Title: How to Study Your Bible for Kids
Author: Kay Arthur and Janna Arndt
Publisher: Harvest House
Date: 2001
ISBN: 978-0-7369-0362-2
Length: 190 pages
Illustrations: line drawings by Steve Bjorkman
Quote: “To my husband, Jerry: Thank you for all those long hours of designing our puzzles and mazes.”
As with some of Kay Arthur’s other “inductive Bible study” books, what some will love and some will hate are the same thing: This book is for people who still enjoy puzzles, cartoons, a silly story line, and a writer’s “voice” addressed to a fourth or fifth grade level, and who are capable of reading and thinking on a college level. This book is for “Vacation Bible School” students who will be flattered, not frustrated, when this book asks them to print words like “dissipation” on dotted lines. This book is for people who are comfortable with a kids’ “detective agency” based in a tree fort tracking down words through Greek lexicons. If you know a child like that, run don’t walk.
There are children for whom church, Sunday School, and Vacation Bible School attendance become routines by the time they’re in the middle grades. They yawn, they fidget, they answer every searching question about what the lesson means to you with “Can we send out for pizza now?” A season in my life when a college friend and I prayed and agonized over ways to enliven the Piaget-sanctioned, totally age-appropriate lessons ended with a bump, for me, when one of the mothers sailed in to demonstrate that what really motivated her child to give serious answers to familiar questions were trinkets. This was during the period when “Loewens, the World’s Most Unusual Toy Store” imported collectible trinkets of every kind for just one or two dollars each, and this lady was bringing in a bag and handing out a trinket every time a kid gave a serious answer. Well, that was the stimulus to which those kids had been conditioned to respond, all right. Piaget would have approved, as would Pavlov. And who could resist any excuse to go to Loewens? (A student at an overpriced church college, that’s who.) But I have wondered, ever since I discovered some of Kay Arthur’s books, whether throwing a real intellectual challenge at those kids might have directed their attention to something…not yet spiritual, since middle school children don’t have much of a “spirituality circuit” in their brains yet, but at least more educational than adding trinkets to their collections. Maybe bringing in a magnifying glass, flinging it on the table like a gauntlet—“Who wants to read the first Greek word from the small-scale reprint from Vine’s?”—would have got those sharp little brains focussed on, at least, learning words. Hey, one of my schoolmates had a sweet, bored grandmother who lived in town, who actually spoke Greek....if we could have bribed her to come in, now that would have…
For some children, it wouldn’t have meant anything special. For the kind of sixth grade student I was, and the kind I gave up trying to teach because I couldn’t afford to buy complete collections of designer erasers for all of them, it would probably have been a real treat to have Greek vocabulary thrown at us.
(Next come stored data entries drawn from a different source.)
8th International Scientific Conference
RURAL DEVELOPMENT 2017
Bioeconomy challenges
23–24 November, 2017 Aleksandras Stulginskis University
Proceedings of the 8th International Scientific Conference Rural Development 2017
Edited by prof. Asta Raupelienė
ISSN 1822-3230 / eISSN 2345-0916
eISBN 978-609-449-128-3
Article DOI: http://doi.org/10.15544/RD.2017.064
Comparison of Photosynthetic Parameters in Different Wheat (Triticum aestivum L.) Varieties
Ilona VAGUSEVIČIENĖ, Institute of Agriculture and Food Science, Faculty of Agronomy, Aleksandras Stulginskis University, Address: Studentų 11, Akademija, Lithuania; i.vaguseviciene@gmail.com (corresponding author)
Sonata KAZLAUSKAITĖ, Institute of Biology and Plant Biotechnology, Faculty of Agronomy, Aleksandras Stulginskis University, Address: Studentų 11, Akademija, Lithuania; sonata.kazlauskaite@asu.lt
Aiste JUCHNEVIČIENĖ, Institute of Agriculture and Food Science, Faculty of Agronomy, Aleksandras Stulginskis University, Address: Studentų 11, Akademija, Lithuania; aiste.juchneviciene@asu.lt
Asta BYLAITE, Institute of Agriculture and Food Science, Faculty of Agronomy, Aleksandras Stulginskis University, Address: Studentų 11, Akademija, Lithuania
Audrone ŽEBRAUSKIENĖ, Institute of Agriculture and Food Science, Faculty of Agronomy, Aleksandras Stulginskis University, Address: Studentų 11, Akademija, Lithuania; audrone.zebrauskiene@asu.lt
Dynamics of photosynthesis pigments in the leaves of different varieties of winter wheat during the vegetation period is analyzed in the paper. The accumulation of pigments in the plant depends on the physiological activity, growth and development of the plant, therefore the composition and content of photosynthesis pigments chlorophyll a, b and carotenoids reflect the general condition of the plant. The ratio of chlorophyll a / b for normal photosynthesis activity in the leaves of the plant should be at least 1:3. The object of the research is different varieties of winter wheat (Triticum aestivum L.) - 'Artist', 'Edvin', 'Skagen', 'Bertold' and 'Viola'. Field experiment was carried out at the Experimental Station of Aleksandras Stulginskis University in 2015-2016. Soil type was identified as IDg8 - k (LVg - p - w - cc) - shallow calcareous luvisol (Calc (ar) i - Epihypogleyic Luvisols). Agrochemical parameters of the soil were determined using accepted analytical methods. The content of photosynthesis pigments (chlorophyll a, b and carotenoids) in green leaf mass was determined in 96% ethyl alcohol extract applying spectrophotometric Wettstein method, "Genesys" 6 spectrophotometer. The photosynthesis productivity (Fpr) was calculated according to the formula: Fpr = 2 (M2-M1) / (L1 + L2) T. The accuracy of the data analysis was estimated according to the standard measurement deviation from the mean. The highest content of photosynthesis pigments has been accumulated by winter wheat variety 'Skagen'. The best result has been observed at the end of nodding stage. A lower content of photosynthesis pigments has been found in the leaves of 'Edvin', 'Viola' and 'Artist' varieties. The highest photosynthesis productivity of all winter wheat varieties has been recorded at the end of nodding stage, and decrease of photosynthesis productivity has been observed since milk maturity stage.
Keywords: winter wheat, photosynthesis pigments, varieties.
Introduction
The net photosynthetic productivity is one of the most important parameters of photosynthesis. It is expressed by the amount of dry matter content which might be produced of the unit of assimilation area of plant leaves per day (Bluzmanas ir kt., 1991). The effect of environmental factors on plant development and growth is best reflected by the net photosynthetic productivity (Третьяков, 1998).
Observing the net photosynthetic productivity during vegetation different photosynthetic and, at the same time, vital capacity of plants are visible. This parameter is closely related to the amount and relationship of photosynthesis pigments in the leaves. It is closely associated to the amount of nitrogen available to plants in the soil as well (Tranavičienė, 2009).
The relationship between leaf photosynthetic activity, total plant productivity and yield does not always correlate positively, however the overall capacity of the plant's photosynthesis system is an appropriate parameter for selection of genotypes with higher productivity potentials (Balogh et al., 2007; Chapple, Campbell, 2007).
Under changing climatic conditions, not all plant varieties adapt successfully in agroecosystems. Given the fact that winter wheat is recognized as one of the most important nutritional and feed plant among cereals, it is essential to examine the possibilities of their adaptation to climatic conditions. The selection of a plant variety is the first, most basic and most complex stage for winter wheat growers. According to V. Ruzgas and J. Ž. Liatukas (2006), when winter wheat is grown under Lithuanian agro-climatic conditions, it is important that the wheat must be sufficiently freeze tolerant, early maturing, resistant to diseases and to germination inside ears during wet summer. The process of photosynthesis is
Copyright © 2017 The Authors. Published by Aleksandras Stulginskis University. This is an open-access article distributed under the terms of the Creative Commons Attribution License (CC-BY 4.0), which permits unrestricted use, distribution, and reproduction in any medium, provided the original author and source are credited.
Do not buy this book for your students if it intimidates you. The main Greek word Arthur asks students to track down through reference works, in this book, is hamartia. Arthur reprints a thorough list of where it’s used in the Bible and how it’s translated (basically it means sin) but expects you to know that Americans taking New Testament Greek in college usually say “hah mahr TEE ah,” and Greeks say something similar, only with adorable accents that make it sound completely different. If you’re one of those people whose blood pressure goes up at the sight of something every idjit with a four-year degree in Religious Studies knows, and you don’t, because you had to take a course that would be useful on a job, etc., etc., Kay Arthur’s books are not for you.
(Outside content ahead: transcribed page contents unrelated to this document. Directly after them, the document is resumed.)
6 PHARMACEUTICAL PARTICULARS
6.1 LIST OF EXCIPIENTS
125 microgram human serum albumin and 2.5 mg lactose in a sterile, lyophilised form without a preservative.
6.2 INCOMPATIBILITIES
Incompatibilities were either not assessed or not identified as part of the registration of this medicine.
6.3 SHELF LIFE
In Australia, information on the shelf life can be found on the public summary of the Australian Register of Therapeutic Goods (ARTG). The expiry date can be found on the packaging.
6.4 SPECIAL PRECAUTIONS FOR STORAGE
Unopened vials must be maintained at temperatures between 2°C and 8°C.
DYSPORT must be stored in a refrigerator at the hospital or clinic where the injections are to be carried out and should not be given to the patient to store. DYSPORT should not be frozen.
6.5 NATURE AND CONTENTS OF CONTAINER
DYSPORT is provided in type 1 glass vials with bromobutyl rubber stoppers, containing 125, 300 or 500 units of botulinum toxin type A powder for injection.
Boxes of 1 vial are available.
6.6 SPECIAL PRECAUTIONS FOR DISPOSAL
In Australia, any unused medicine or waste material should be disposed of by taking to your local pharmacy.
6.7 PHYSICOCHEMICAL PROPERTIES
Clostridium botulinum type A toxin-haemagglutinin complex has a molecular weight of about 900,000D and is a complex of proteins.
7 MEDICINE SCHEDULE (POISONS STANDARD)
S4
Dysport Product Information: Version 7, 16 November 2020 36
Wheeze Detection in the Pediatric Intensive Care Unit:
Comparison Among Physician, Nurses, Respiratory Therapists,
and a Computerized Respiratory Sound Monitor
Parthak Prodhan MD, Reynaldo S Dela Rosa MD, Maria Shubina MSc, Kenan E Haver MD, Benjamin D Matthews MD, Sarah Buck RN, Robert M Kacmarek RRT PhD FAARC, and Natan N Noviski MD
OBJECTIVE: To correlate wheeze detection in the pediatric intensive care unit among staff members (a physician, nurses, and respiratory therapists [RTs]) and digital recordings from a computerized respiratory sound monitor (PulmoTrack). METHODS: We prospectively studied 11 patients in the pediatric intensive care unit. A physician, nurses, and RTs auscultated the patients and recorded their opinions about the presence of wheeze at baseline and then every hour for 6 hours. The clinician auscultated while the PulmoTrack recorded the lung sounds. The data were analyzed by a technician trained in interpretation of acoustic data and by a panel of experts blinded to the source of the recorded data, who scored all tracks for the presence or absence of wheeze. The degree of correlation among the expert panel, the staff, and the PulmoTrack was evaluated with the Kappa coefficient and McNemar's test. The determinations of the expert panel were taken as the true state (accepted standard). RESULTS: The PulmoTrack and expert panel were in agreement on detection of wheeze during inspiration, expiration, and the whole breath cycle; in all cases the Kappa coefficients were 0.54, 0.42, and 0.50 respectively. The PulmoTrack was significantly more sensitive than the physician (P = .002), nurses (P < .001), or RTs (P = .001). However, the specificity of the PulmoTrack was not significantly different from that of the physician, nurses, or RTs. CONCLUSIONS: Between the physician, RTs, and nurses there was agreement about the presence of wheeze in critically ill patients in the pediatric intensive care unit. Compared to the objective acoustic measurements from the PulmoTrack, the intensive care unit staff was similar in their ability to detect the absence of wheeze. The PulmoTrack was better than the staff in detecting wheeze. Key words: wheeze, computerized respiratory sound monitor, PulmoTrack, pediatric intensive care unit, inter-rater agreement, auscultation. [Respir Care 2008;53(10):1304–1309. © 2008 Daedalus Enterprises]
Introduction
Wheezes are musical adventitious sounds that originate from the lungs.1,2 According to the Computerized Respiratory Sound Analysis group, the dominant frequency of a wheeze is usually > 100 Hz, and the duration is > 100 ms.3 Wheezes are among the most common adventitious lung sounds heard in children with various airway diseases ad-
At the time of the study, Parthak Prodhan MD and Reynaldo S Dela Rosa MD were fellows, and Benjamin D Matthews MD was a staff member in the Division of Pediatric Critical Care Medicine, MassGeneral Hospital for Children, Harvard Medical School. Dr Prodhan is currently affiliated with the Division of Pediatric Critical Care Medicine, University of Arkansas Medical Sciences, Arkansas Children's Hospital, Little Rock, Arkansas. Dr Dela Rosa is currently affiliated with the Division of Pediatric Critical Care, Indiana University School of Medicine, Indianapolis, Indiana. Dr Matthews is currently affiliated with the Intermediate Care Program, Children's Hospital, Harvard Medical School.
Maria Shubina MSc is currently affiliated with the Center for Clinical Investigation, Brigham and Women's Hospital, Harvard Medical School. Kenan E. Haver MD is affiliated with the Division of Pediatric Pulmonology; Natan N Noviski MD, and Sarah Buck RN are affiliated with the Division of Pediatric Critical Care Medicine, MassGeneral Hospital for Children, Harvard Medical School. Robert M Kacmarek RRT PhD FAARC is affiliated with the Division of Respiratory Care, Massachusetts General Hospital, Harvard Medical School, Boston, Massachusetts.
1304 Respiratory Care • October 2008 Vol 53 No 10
If you’re one of those people whose eyes light up at the sight of something you couldn’t afford to study in college, because you had to concentrate on accounting or physical therapy or even just a trade school course, but now you can go back and learn that kind of thing out of books…then you will like Kay Arthur’s books and want to collect them all, but please be careful about how you press these books into students’ hands.
But if your students are painfully familiar with Piaget-approved “Bible Stories for Children,” have already been baptized or confirmed as teen members of the church, and are starting to regret this as they think about all the game time they’re now losing to Sunday School, buy all these books that come your way: they’re worth their weight in gold.